Pitfalls in conducting Card sorting

Card Sorting is not a new research and information design method. However, several designers and researchers are tempted to make some of these mistakes:

Number of participants - Card sorting requires a quantification of results in decision making. Running the card Sorting exercise with 10 respondents might not give expected results. We recommend running Card sorting with a minimum of 30 participants..

Too many Cards or Categories - Putting all items for Categorising leads to participant fatigue. Participants might Categorise without thinking.

Using Jargons - people recognise what they already know. Preparations must be done to find and design the Card Sort with terminology that is used by the target audience.

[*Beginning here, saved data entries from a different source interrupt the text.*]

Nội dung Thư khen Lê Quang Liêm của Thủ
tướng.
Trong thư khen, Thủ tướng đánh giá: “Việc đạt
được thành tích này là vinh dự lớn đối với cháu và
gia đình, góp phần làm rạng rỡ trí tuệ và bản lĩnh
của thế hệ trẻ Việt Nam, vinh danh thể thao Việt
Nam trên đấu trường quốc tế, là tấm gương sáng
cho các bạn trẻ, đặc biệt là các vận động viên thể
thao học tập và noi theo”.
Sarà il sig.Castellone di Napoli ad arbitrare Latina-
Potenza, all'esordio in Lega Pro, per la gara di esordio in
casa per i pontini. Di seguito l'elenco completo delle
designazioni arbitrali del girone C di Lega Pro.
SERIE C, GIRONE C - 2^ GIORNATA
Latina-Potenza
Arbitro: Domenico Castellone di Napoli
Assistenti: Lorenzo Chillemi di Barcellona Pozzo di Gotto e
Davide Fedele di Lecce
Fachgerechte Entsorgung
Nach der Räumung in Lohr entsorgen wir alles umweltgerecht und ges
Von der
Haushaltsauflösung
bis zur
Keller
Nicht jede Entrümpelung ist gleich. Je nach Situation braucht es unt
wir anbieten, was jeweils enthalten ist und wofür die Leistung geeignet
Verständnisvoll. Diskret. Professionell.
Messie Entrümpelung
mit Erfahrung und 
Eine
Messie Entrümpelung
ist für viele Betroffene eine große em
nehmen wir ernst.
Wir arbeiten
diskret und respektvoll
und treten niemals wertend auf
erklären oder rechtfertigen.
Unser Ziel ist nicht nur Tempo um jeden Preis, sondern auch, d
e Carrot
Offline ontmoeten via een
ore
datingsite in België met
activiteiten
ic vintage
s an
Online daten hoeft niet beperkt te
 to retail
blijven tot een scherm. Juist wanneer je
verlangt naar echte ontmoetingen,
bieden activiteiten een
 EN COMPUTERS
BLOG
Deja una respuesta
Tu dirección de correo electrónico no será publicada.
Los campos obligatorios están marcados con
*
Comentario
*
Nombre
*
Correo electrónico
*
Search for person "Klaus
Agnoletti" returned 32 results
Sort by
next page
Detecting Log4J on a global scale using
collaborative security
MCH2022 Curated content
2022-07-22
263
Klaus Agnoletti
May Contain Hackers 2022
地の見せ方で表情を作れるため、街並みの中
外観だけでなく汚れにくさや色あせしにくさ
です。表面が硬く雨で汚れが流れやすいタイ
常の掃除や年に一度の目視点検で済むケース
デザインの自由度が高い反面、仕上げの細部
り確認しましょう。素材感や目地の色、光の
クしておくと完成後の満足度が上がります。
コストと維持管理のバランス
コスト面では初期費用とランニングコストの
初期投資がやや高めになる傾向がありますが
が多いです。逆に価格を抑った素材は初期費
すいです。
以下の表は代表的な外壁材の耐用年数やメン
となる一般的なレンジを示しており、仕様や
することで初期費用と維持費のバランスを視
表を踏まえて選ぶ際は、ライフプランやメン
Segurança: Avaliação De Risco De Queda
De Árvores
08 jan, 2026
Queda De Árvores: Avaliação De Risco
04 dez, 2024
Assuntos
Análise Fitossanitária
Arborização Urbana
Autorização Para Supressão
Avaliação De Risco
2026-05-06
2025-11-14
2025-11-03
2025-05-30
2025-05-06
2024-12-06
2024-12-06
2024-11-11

Using unfamiliar language - While running a Card sorting exercise in countries like Vietnam, Japan, Indonesia and Thailand remember to use the local language. Translations must be reviewed by a local expert.

 

Conclusion

Card sorting is a proactive UX Design exercise used by Information Architects, Designers and Researchers to define or refine the information architecture of your app or website. Card Sorting should not be used near to product launch because it is already too late to rearrange and re-align information. Remote Card Sorting in it’s digital form reduces logistics and makes it easier to consolidate results. By proper preparation and clear alignment of objectives from the stakeholders, Card sorting yields significantly useful results. Design what suits your users’ mental model, right from the start of the product creation.